Now she seemed to muse. Two musings in less than a minute. It seemed possible that this could turn out to be a big morning for musing. Then she gave me the eye and the eye she gave caused me to feel that coolness around the feet once more.

"Buffy my hair dresser, you goose. He's gummed the machinery," she said. "He's doing nothing about the music. For a week or two I thought he was just busy or waiting for inspiration but now I realize that he doesn't intend to do anything. He's going to dawdle and put the kibosh on the works."

I understood her concern now and I'm sure it is as clear to you that her words are the latest update on progress of her new line dance. She's creating one and she's enlisted allies in the cause--one to do the choreography and one to write the music. The lyrics are her own. I don't know where she gets her inspiration, perhaps it's the Russian blood. The people of the Volga seem compelled to compose music. She takes a line through Tchaikovsky and Rachmaninoff.

I removed the mental monocle and polished it metaphorically. "Buffy the Frizzy Slayer?" I said,  "I remember him well, nice boy. Not at all the sort of fellow to intentionally noble dogs just before the big fetch contest. No, I think you can dismiss Buffy as a carrier of malevolence. Too manic to do anything on the assignment is my guess. Put it out of your mind."

These words seemed like a good thing at the time and I expressed them with reserve fully expecting that she would see the wisdom of them and take a deep breath. Peace of mind is what I aimed for but not what I got. She seemed even more hotted up if anything.

"What are you driveling about?" she said with a slow shake of the head.
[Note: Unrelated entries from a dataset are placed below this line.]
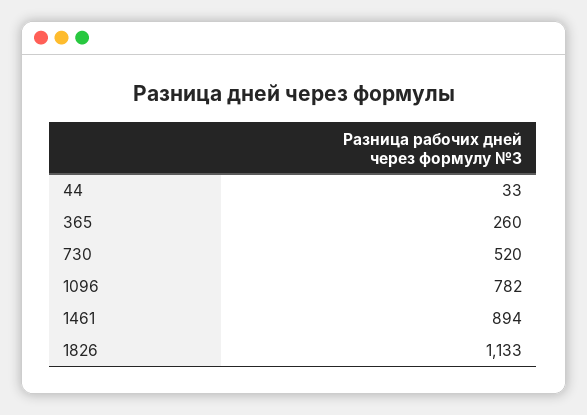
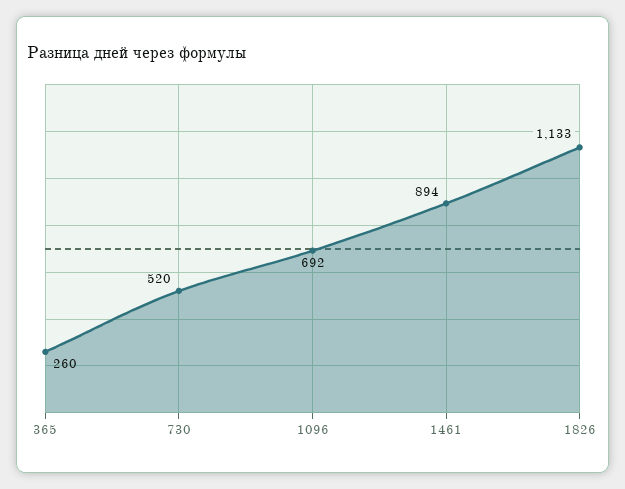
  {
-   "44": 33,
    "365": 260,
    "730": 520,
-   "1096": 782,
+   "1096": 692,
    "1461": 894,
    "1826": 1133
  }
"Would you call it drivel?" I said. "Well, if it is, then it certainly isn't perfect drivel. I'm talking about people who may be expected to do the dirt, like Johnny Holiday, and people who may not, like your Buffy. You see it was nothing to the above Holiday to feed my cocker spaniel left-over steak and onions, without my knowledge of course, just before our contest to see who was the better retriever of tennis balls. When I threw the ball, Pluto just lay there, spread-spaniel with his ears unfurled and his eyes half closed. He was the perfect image of a fully contented dog."

"So you're saying that Buffy isn't..."

"Coming down like the wolf on the fold, and his cohorts gleaming in purple and gold? Not on the board. He's just pre-occupied, is my opinion. I have a suggestion."
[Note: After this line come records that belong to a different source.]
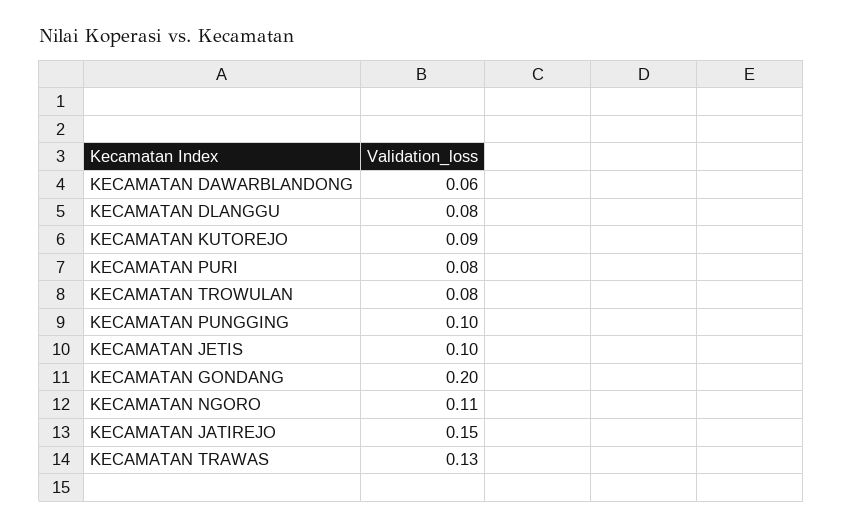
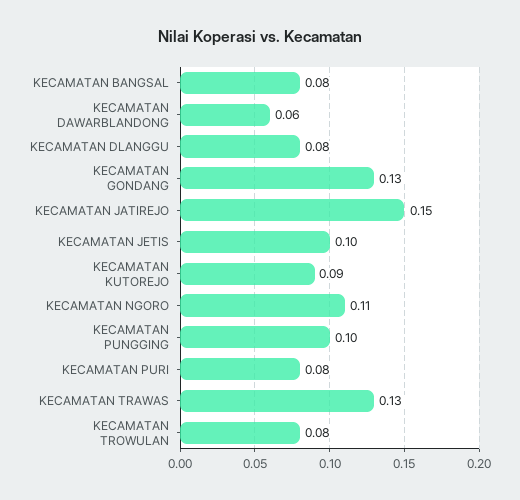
  {
    "KECAMATAN DAWARBLANDONG": 0.06,
    "KECAMATAN DLANGGU": 0.08,
    "KECAMATAN KUTOREJO": 0.09,
    "KECAMATAN PURI": 0.08,
    "KECAMATAN TROWULAN": 0.08,
    "KECAMATAN PUNGGING": 0.1,
    "KECAMATAN JETIS": 0.1,
-   "KECAMATAN GONDANG": 0.2,
+   "KECAMATAN GONDANG": 0.13,
    "KECAMATAN NGORO": 0.11,
    "KECAMATAN JATIREJO": 0.15,
-   "KECAMATAN TRAWAS": 0.13
+   "KECAMATAN TRAWAS": 0.13,
+   "KECAMATAN BANGSAL": 0.08
  }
She raised the eyebrows about a quarter inch but spoke not a word. I took it to be an invitation to continue. "Tell him that you've lost interest in the project. Seemed like a good idea at the time but now, life is coming hard and fast. Time to move on. Thank him for his efforts and recommend that he spend no more time on it. Then you simply get on with the project and he never knows the difference."

"Do you really think it would work?" she said.
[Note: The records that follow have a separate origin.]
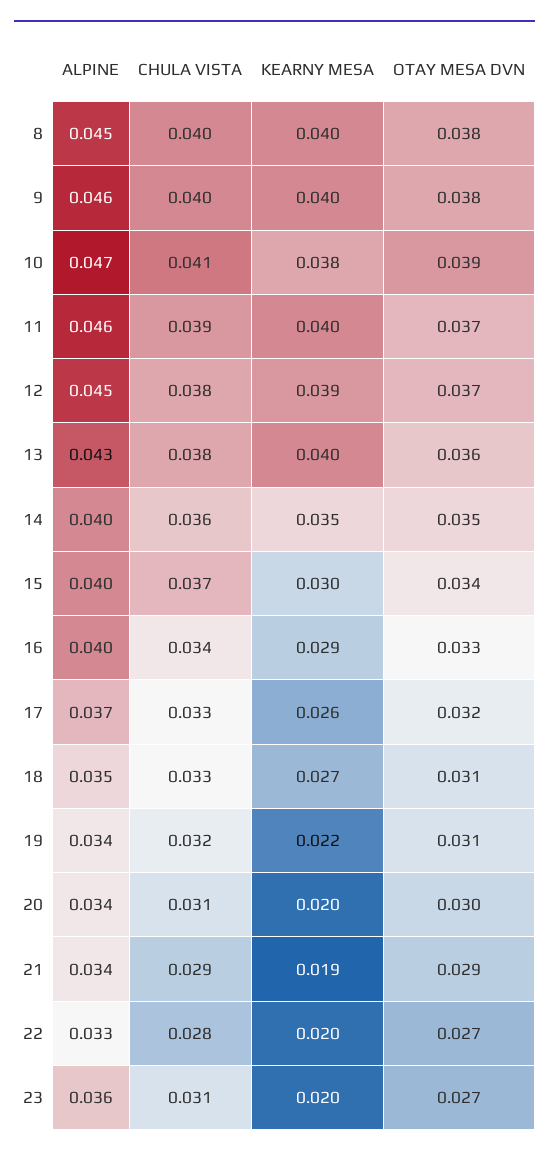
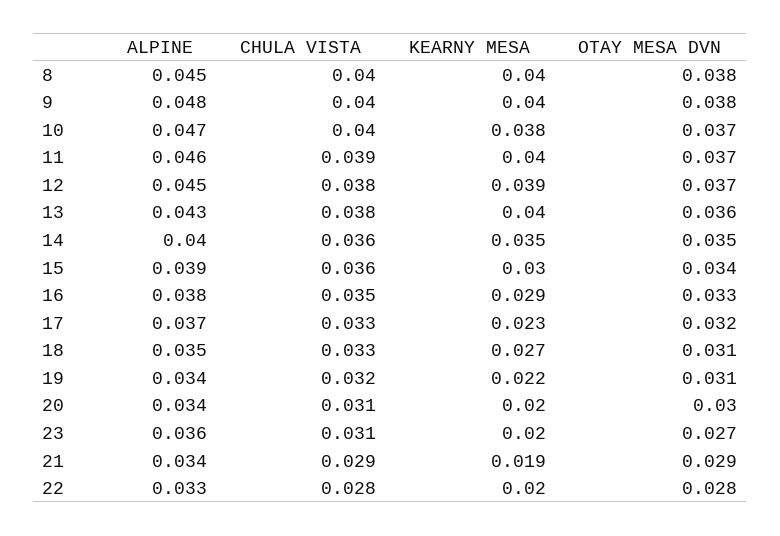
  {
    "ALPINE": {
      "8": 0.045,
-     "9": 0.046,
+     "9": 0.048,
      "10": 0.047,
      "11": 0.046,
      "12": 0.045,
      "13": 0.043,
      "14": 0.04,
-     "15": 0.04,
+     "15": 0.039,
-     "16": 0.04,
+     "16": 0.038,
      "17": 0.037,
      "18": 0.035,
      "19": 0.034,
      "20": 0.034,
      "21": 0.034,
      "22": 0.033,
      "23": 0.036
    },
    "CHULA VISTA": {
      "8": 0.04,
      "9": 0.04,
-     "10": 0.041,
+     "10": 0.04,
      "11": 0.039,
      "12": 0.038,
      "13": 0.038,
      "14": 0.036,
-     "15": 0.037,
+     "15": 0.036,
-     "16": 0.034,
+     "16": 0.035,
      "17": 0.033,
      "18": 0.033,
      "19": 0.032,
      "20": 0.031,
      "21": 0.029,
      "22": 0.028,
      "23": 0.031
    },
    "KEARNY MESA": {
      "8": 0.04,
      "9": 0.04,
      "10": 0.038,
      "11": 0.04,
      "12": 0.039,
      "13": 0.04,
      "14": 0.035,
      "15": 0.03,
      "16": 0.029,
-     "17": 0.026,
+     "17": 0.023,
      "18": 0.027,
      "19": 0.022,
      "20": 0.02,
      "21": 0.019,
      "22": 0.02,
      "23": 0.02
    },
    "OTAY MESA DVN": {
      "8": 0.038,
      "9": 0.038,
-     "10": 0.039,
+     "10": 0.037,
      "11": 0.037,
      "12": 0.037,
      "13": 0.036,
      "14": 0.035,
      "15": 0.034,
      "16": 0.033,
      "17": 0.032,
      "18": 0.031,
      "19": 0.031,
      "20": 0.03,
      "21": 0.029,
-     "22": 0.027,
+     "22": 0.028,
      "23": 0.027
    }
  }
"Works for me all the time. I call it the Genome Method."

"I'll think about it," she said. "Thanks."

"Not at all," I said.

She turned and started to move back across the terrace to the Hall but stopped as though her spring had wound down.

"Hello," I said.

"I was just thinking," she said, "that something about our conversation seems strange."

"Mysterious, you mean," I said. "Nothing mysterious really. It's just that you are usually coming up with the formula for my shortcomings and in the above dialogue, I was the balm that soothed your fevered brow."

"Oh, yeah," she said, "that must be it. Well, thanks again."

"Happy to have been of service," I said. "If we Genomes live for anything, it is to be of service. And this little bit of usefulness has made all the difference. Happy Birthday to me!"